The Atlantic Coast Pipeline is also a social justice issue, said Ericka Faircloth, Clean Water for North Carolina organizer for water and energy issues. Much of the gas line, she said, runs through historically African-American and indigenous communities.
For instance, the population in Northhampton County, where the pipe enters North Carolina, is 59 percent black, she said, compared with about 22 percent statewide. (The county will also be the site of a gas compressor, which opponents say is vulnerable to methane leaks and explosions.) Halifax County is 50 percent black, and Robeson County is 38 percent Native American – the statewide average is 1.2 percent – and 25 percent black.
“It’s very disruptive and it’s very dangerous,” said Faircloth, a member of an indigenous community in Scotland and Robeson counties. The Chmura economic report showed that only 18 permanent jobs would be created in North Carolina, she added.
In some places, she said, the proposed pipeline would pass just several hundred feet from houses and trailers, raising concerns about safety if there was a fire or an explosion.
Few residents she has encountered outright favor the pipeline.
“Some of them are neutral and they’ll say things on the line of, ‘I don’t really want it, but what choice do I have?’,” Faircloth said.
Pipeline crews require a 110-foot-wide strip of land to work during construction, according to Dominion.
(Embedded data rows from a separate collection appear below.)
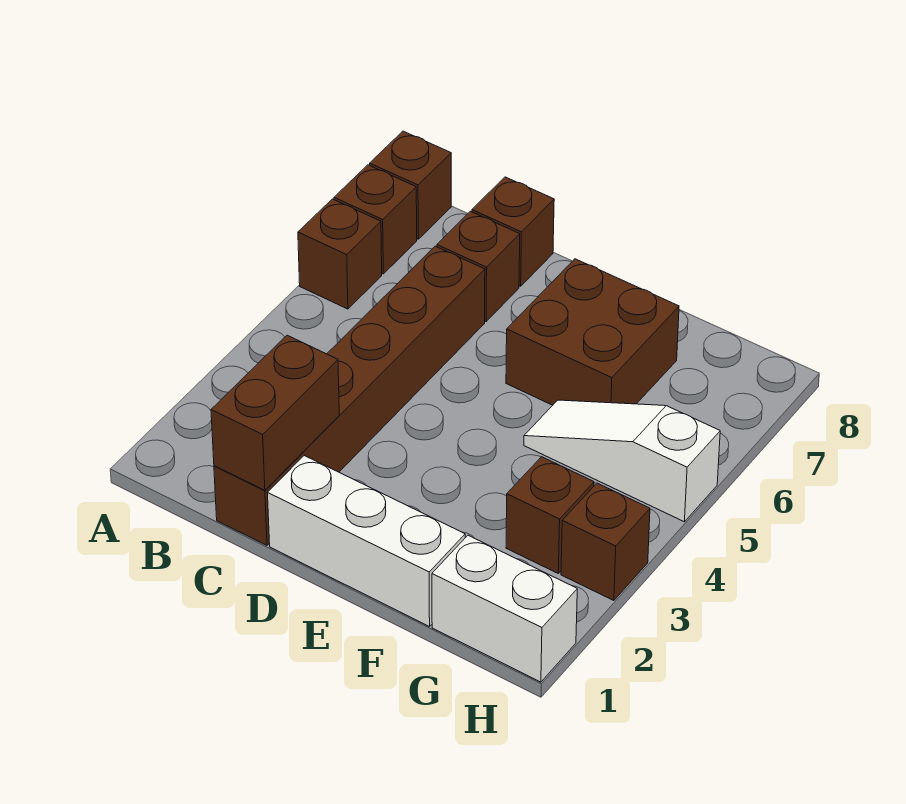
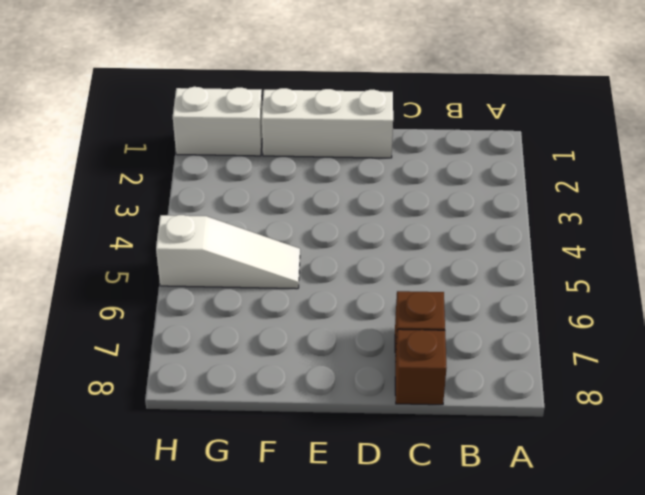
none -> brown 1x1 brick [298,199,382,309]
none -> brown 1x1 brick [334,165,417,274]
none -> brown 1x1 brick [370,131,451,239]

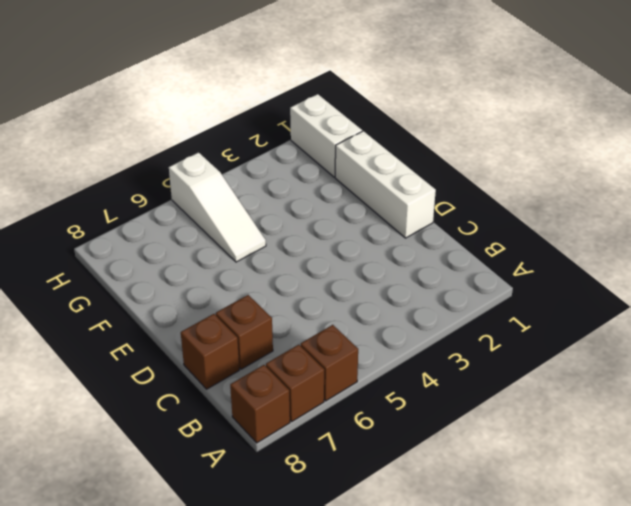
none -> brown 1x6 brick [214,246,485,545]
none -> brown 2x2 brick [506,259,679,405]
none -> brown 1x1 brick [506,457,594,573]

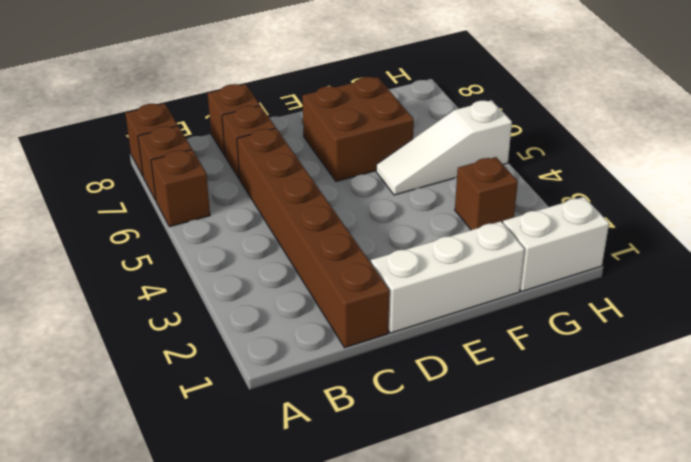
none -> brown 1x1 brick [561,483,650,601]
none -> brown 1x2 brick [211,335,339,490]

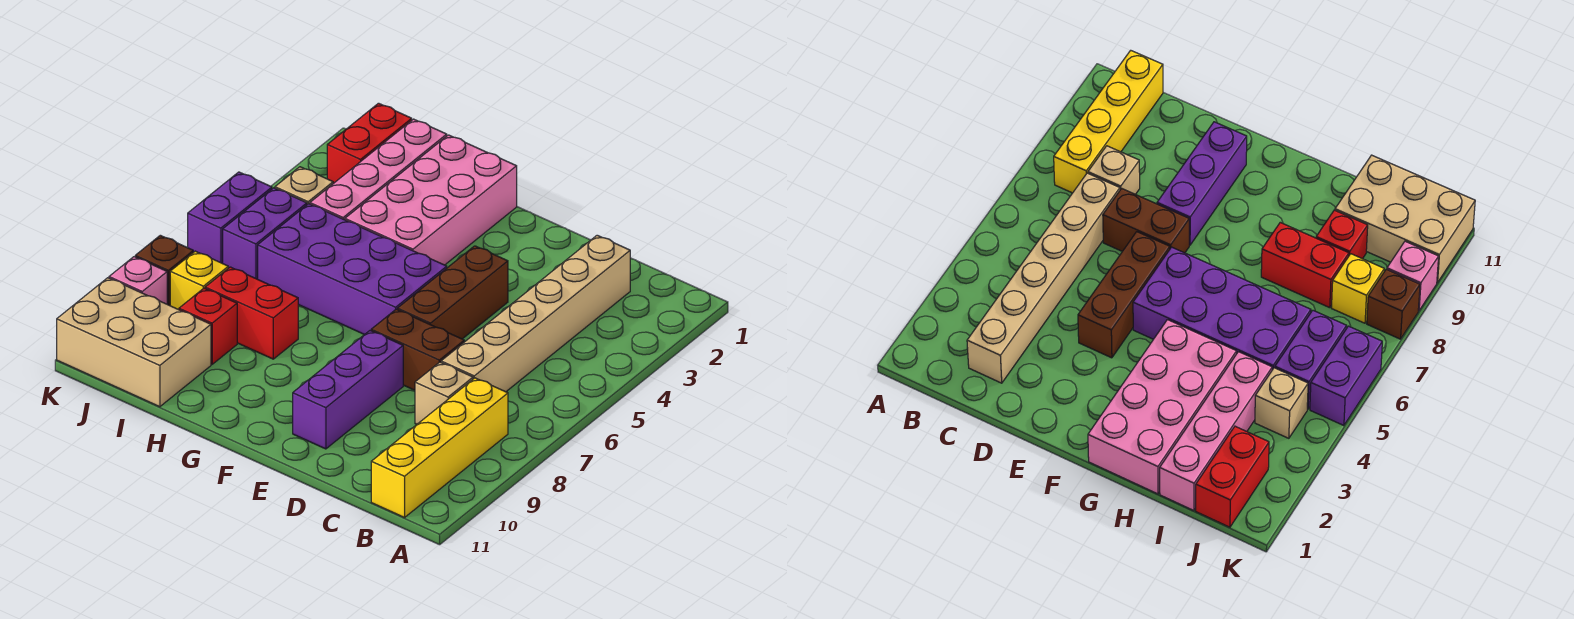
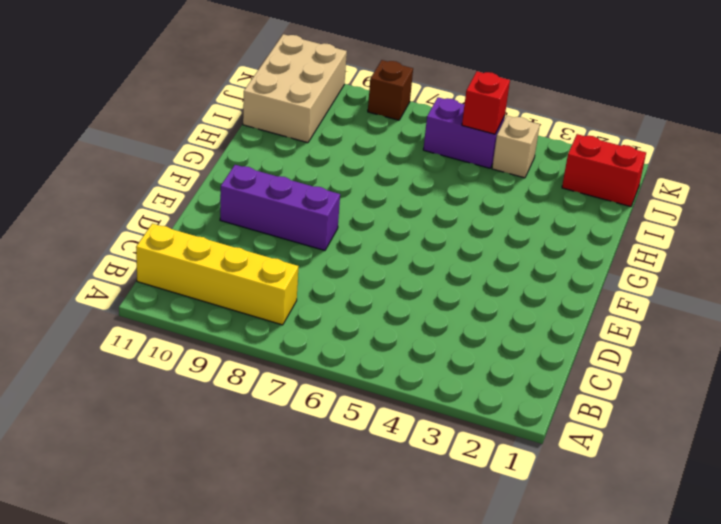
red 1x1 brick [462,71,510,134] -> red 1x1 brick moved to [179,288,237,364]
none -> tan 1x6 brick [441,235,630,392]
none -> tan 1x1 brick [415,362,473,424]
none -> brown 1x2 brick [371,309,464,390]

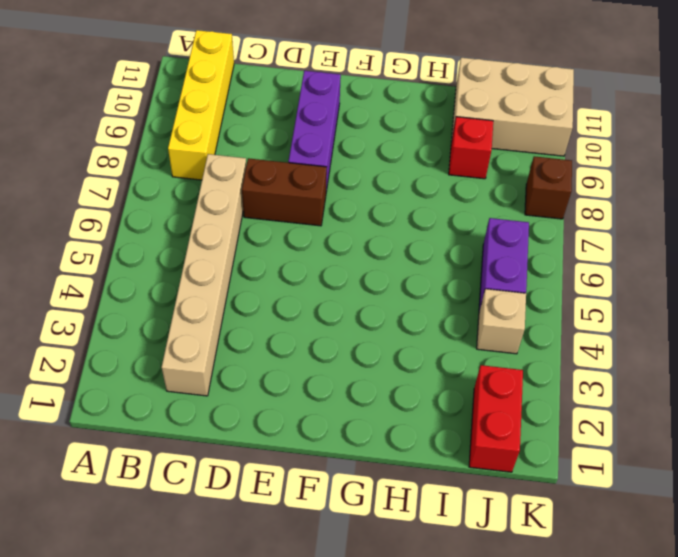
none -> tan 1x1 brick [415,362,473,424]
none -> brown 1x3 brick [397,246,508,339]
none -> purple 2x4 brick [258,204,447,335]

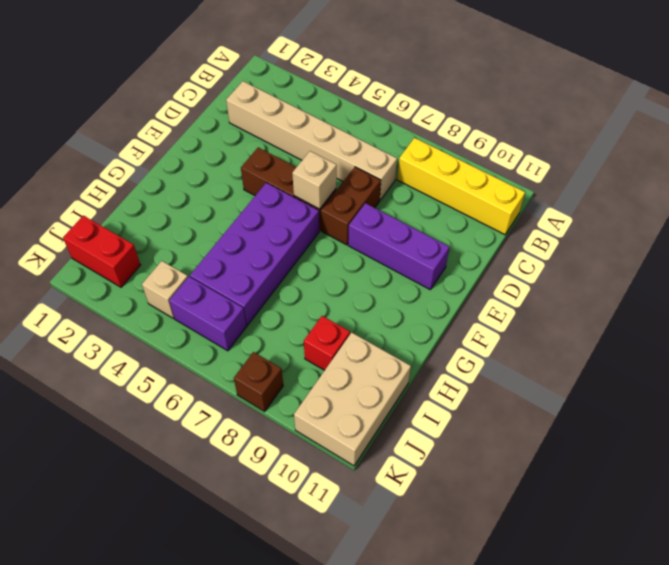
tan 1x1 brick [292,151,337,209] -> tan 1x1 brick moved to [415,362,473,424]
none -> pink 2x4 brick [345,135,517,265]
none -> red 1x2 brick [205,267,298,359]
none -> pink 1x4 brick [310,119,447,220]

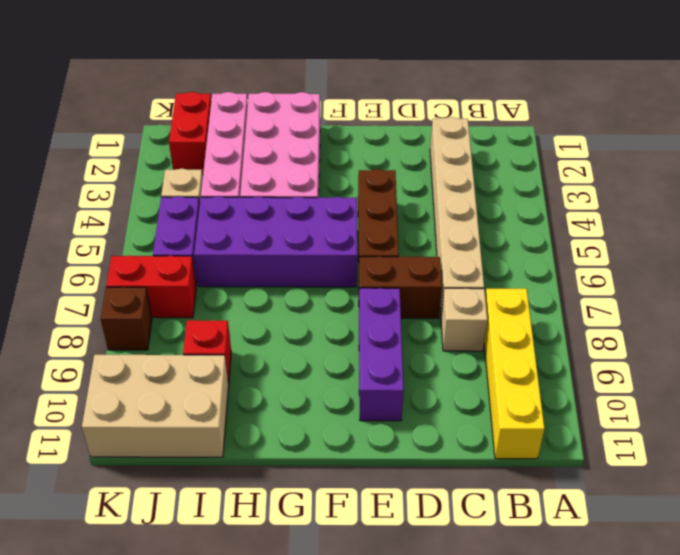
red 1x2 brick [106,256,196,318] -> red 1x2 brick moved to [205,267,298,359]
none -> yellow 1x1 brick [170,251,228,310]
none -> purple 1x2 brick [188,172,272,263]
none -> pink 1x1 brick [109,257,167,304]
The permanent right of way would be reduced to 50 feet. Landowners retain ownership, but are barred from planting trees or building on top of the right of way.
Of the 1,000 or so properties the pipeline would cross in North Carolina, about half have already signed agreements with the utility company, said Dominion NC spokesperson Aaron Ruby.
But Ruby said “it’s way too premature” for eminent domain – a law that allows property to be taken, with compensation, for public projects – to be an issue. The authority does not even exist, he said, until a project has received full federal approval.
The pipeline will allow large quantities of natural gas to be transported long distances to be distributed by local gas utilities to customers, Ruby said. It is not intended, he added, to be available for local communities or individual homeowners to tap directly.
Ruby said that buried pipelines are “by far” the safest way to transport natural gas, compared with rail and truck.
Many steps are taken to ensure the safety of the pipeline, during and after construction, he said. The pipeline itself is built with ½-inch to ¾-inch thick steel pipe, and the pipe is coated with epoxy to protect against corrosion. Before the pipeline is put into service, welds are X-rayed, and the lines are pressure-tested. Afterward, it is continuously monitored in real-time with sensors located inside the pipe. Any problems can be isolated to the individual pipe section and remote-controlled shut-off valves allow immediate response – an ability lacking in older systems.
There is also a robotic device called a “smart pig” that uses ultrasound technology to inspect the entire length of the pipeline every seven years.
More than 6,000 miles of potential routes were evaluated, with at least 300 adjustments made, before the proposed route was selected, he said. Demographics and socioeconomics of a community had nothing to do with the route selection, he said.
Ruby said that the lack of natural gas infrastructure is a prime reason that the region has struggled economically.
“That’s why this project,” he said, “is so critically important to Eastern North Carolina.”